Nebenfächer in der Steuerfachangestellten-Ausbildung

27. September 2016 von

In den bisherigen Artikeln – zur Steuerlehre, Wirtschafts- und Sozialkunde und dem Rechnungswesen – hast Du bereits die drei Hauptfächer in der Berufsschule kennen gelernt. Allerdings gibt es noch weitere Unterrichtsfächer, welche Du im Rahmen Deiner Ausbildung zum Steuerfachangestellten absolvieren musst. Welche Nebenfächer es in Sachsen gibt und was man sich darunter vorstellen muss, möchte ich Dir in diesem Artikel berichten. Aber aufgepasst: Die Fächerkombinationen wechseln in den drei Ausbildungsjahren. Im 1. und 2. Ausbildungsjahr hast Du zwei Berufsschultage, im 3. Ausbildungsjahr nur noch einen.

Zwei angehende Steuerfachangestellte im Unterricht an der Berufsschule

Deutsch, Englisch, Gemeinschaftskunde, Sport: Das sind typische Unterrichtsfächer, die Du auch in der Steuerfachangestellten-Ausbildung hast.

Nebenfächer im 1. Ausbildungsjahr

Hier hatte ich vor allem Unterrichtsfächer, die mir helfen sollten, meine Grundfertigkeiten für die Steuerfachangestellten-Ausbildung zu stärken.

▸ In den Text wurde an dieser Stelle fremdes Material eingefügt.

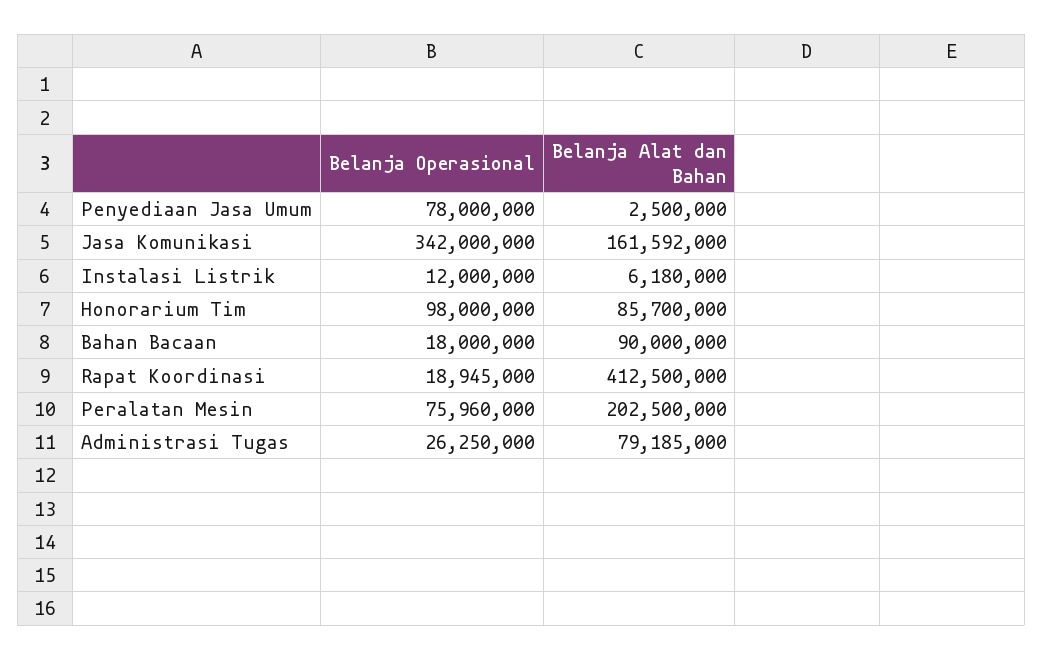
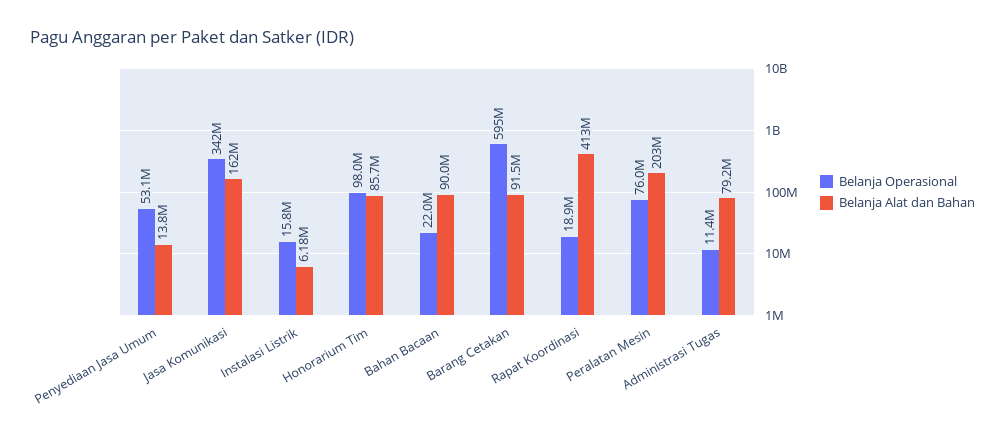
  {
    "Belanja Operasional": {
-     "Penyediaan Jasa Umum": 78000000,
+     "Penyediaan Jasa Umum": 53100000,
      "Jasa Komunikasi": 342000000,
-     "Instalasi Listrik": 12000000,
+     "Instalasi Listrik": 15800000,
      "Honorarium Tim": 98000000,
-     "Bahan Bacaan": 18000000,
+     "Bahan Bacaan": 22000000,
      "Rapat Koordinasi": 18945000,
      "Peralatan Mesin": 75960000,
-     "Administrasi Tugas": 26250000
+     "Administrasi Tugas": 11400000,
+     "Barang Cetakan": 595000000
    },
    "Belanja Alat dan Bahan": {
-     "Penyediaan Jasa Umum": 2500000,
+     "Penyediaan Jasa Umum": 13800000,
      "Jasa Komunikasi": 161592000,
      "Instalasi Listrik": 6180000,
      "Honorarium Tim": 85700000,
      "Bahan Bacaan": 90000000,
      "Rapat Koordinasi": 412500000,
      "Peralatan Mesin": 202500000,
-     "Administrasi Tugas": 79185000
+     "Administrasi Tugas": 79185000,
+     "Barang Cetakan": 91500000
    }
  }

Dazu zählt natürlich auch das Fach Deutsch: Wir haben uns noch mal intensiv mit Grammatik beschäftigt – klar hat man das alles bereits im Gymnasium oder in der Realschule gelernt – aber dennoch ist eine Auffrischung nicht verkehrt. Des Weiteren hatten wir Englisch. Hier haben wir die verschiedensten steuerlichen Sachverhalte auf Englisch durchgesprochen, von dem Beratungsgespräch bezüglich der Einkommensteuererklärung bis zur An- und Abreise bei einer Geschäftsreise. Für die politische und allgemeine Bildung hatten wir auch das Fach Gemeinschaftskunde. Thematisiert wurden aktuelle politische Entwicklungen. Als Ausgleich zur sitzenden Tätigkeit in der Kanzlei und in der Berufsschule, hatten wir das Fach Sport. Hier haben wir uns mit Leichtathletik, Vierkampf und Volleyball fit gehalten.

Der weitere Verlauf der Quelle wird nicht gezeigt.